16 Die drie mannen in het midden deszelven zijnde, zo waarachtig als Ik leef, spreekt de Heere HEERE, zo zij zonen, en zo zij dochteren bevrijden zouden, zij zelven alleen zouden bevrijd worden, maar het land zou woest worden.

17 Of als Ik het zwaard brenge over datzelve land, en zegge: Zwaard! ga door, door dat land, zodat Ik daarvan uitroeie mensen en beesten;

18 Ofschoon die drie mannen in het midden deszelven waren, zo waarachtig als Ik leef, spreekt de Heere HEERE, zij zouden zonen noch dochteren bevrijden, maar zij zelven alleen zouden bevrijd worden.

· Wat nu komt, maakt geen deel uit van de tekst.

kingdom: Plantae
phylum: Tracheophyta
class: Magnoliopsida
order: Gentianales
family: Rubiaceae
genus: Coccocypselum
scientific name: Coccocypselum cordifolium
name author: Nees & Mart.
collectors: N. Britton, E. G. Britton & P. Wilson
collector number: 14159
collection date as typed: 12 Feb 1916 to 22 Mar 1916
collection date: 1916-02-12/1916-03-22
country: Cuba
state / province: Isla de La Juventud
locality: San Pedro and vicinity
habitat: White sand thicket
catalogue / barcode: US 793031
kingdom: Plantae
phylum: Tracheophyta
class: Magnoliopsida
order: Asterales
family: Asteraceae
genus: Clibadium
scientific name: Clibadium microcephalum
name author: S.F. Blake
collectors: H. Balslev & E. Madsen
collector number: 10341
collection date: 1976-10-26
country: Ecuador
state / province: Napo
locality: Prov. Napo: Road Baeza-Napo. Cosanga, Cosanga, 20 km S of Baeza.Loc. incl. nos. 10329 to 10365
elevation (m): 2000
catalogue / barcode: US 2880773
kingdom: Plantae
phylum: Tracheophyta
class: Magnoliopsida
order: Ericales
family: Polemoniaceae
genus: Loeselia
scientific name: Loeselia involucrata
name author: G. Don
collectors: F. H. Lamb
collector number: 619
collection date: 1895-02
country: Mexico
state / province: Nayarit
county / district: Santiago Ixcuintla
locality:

19 Of als Ik de pestilentie in datzelve land zende, en Mijn grimmigheid daarover met bloed uitgiete, om daarvan mensen en beesten uit te roeien;

20 Ofschoon Noach, Daniel en Job in het midden deszelven waren, zo waarachtig als Ik leef, spreekt de Heere HEERE, zo zij een zoon, of zo zij een dochter zouden bevrijden, zij zouden alleen hun ziel door hun gerechtigheid bevrijden.

21 Want alzo zegt de Heere HEERE: Hoeveel te meer als Ik mijn vier boze gerichten, het zwaard, en den honger, en het boze gedierte, en de pestilentie gezonden zal hebben tegen Jeruzalem, om daaruit mensen en beesten uit te roeien!

22 Doch ziet, daarin zullen ontkomenen overblijven, die uitgevoerd zullen worden, zonen en dochteren; ziet, zij zullen tot ulieden uitkomen, en gij zult hun weg zien, en hun handelingen; en gij zult vertroost worden over het kwaad, dat Ik over Jeruzalem gebracht zal hebben, ja, al wat Ik zal gebracht hebben over haar.

23 Zo zullen zij u vertroosten, als gij hun weg en hun handelingen zien zult; en gij zult weten, dat Ik niet zonder oorzaak gedaan heb, al wat Ik in haar gedaan heb, spreekt de Heere HEERE.